Loverboy just left. Poor guy spent almost the entire weekend working on my yard. He cleaned and trimmed and moved and cut and raked…looks darn good now. I bought some new lawn furniture and a firepit and I am going to enjoy spending time out there. Now I feel ready for summer. (I did help too…lol) Next weekend we will be at the cabin and it will be payback time - he already has a list of chores lined up for me! I don’t mind as long as a) I have Friday night off and b) I get to go fishing for a couple of hours. He doesn’t really like to fish and everything with him has to be a major expedition. I can’t help but laugh sometimes…the cabin is on a little lake, barely a mile wide, and he talks about ‘rough’ water and although I have a healthy respect for water safety, there is no way you get anything approaching rough water on this lake. You get either little ripples, or big ripples…I grew up on a Great Lake - I can tell the difference.
It is cooling off a bit as the evening wears on so I will head out soon with the animal. He’s laying in the hallway, watching me closely. I have to do a bit longer walk tonight to make up for the shortened routes over the weekend, or the math will catch up with me and I won’t make my goal again this month. I think I will be closer this time though. And I am just under the 1700 cal mark for the day. Yay me. A high protein, low fat, moderate carb day. I gave in to the siren call of the biscotti this morning, and that bumped the numbers.

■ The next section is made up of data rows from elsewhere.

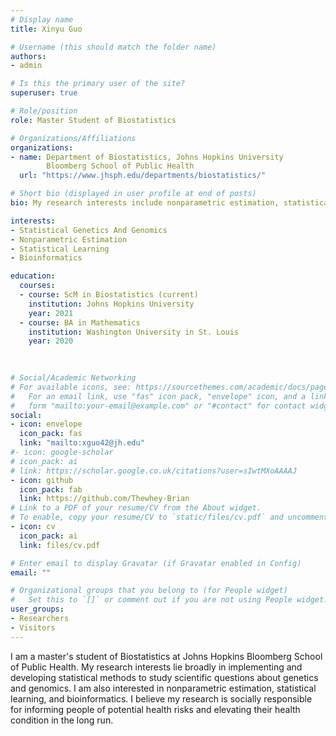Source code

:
 ```yaml
---
# Display name
title: Xinyu Guo

# Username (this should match the folder name)
authors:
- admin

# Is this the primary user of the site?
superuser: true

# Role/position
role: Master Student of Biostatistics

# Organizations/Affiliations
organizations:
- name: Department of Biostatistics, Johns Hopkins University
        Bloomberg School of Public Health
  url: "https://www.jhsph.edu/departments/biostatistics/"

# Short bio (displayed in user profile at end of posts)
bio: My research interests include nonparametric estimation, statistical learning, and bioinformatics.

interests:
- Statistical Genetics And Genomics
- Nonparametric Estimation
- Statistical Learning
- Bioinformatics

education:
  courses:
  - course: ScM in Biostatistics (current)
    institution: Johns Hopkins University
    year: 2021
  - course: BA in Mathematics
    institution: Washington University in St. Louis
    year: 2020

    
    
# Social/Academic Networking
# For available icons, see: https://sourcethemes.com/academic/docs/page-builder/#icons
#   For an email link, use "fas" icon pack, "envelope" icon, and a link in the
#   form "mailto:your-email@example.com" or "#contact" for contact widget.
social:
- icon: envelope
  icon_pack: fas
  link: "mailto:xguo42@jh.edu"
#- icon: google-scholar
# icon_pack: ai
# link: https://scholar.google.co.uk/citations?user=sIwtMXoAAAAJ
- icon: github
  icon_pack: fab
  link: https://github.com/Thewhey-Brian
# Link to a PDF of your resume/CV from the About widget.
# To enable, copy your resume/CV to `static/files/cv.pdf` and uncomment the lines below.
- icon: cv
  icon_pack: ai
  link: files/cv.pdf

# Enter email to display Gravatar (if Gravatar enabled in Config)
email: ""

# Organizational groups that you belong to (for People widget)
#   Set this to `[]` or comment out if you are not using People widget.
user_groups:
- Researchers
- Visitors
---
```


I am a master's student of Biostatistics at Johns Hopkins Bloomberg School of Public Health. My research interests lie broadly in implementing and developing statistical methods to study scientific questions about genetics and genomics. I am also interested in nonparametric estimation, statistical learning, and bioinformatics. I believe my research is socially responsible for informing people of potential health risks and elevating their health condition in the long run.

Pleasantly tired, promising myself I am going to start this week off on a good foot and get to sleep before midnight. Well, off to feed the skeeters.
{later} My brand new cell phone has developed a strange problem. The display screen is black. Everything seems to be working otherwise. Means I will have to trek back to the store for a replacement. It is only a month old, and of course I have no clue where to find the receipt. Sometimes I feel like there are a thousand and one little life annoyances lined up waiting their turn at me.
Ok, I am borrowing Leeda’s goal and I am aiming to lost 7 lbs by July 4. I would say Canada Day, July 1, but I want those extra 3 days! That will bring me to my first goalpost and get me a full manicure/pedicure session at the spa. Should I make the appointment now?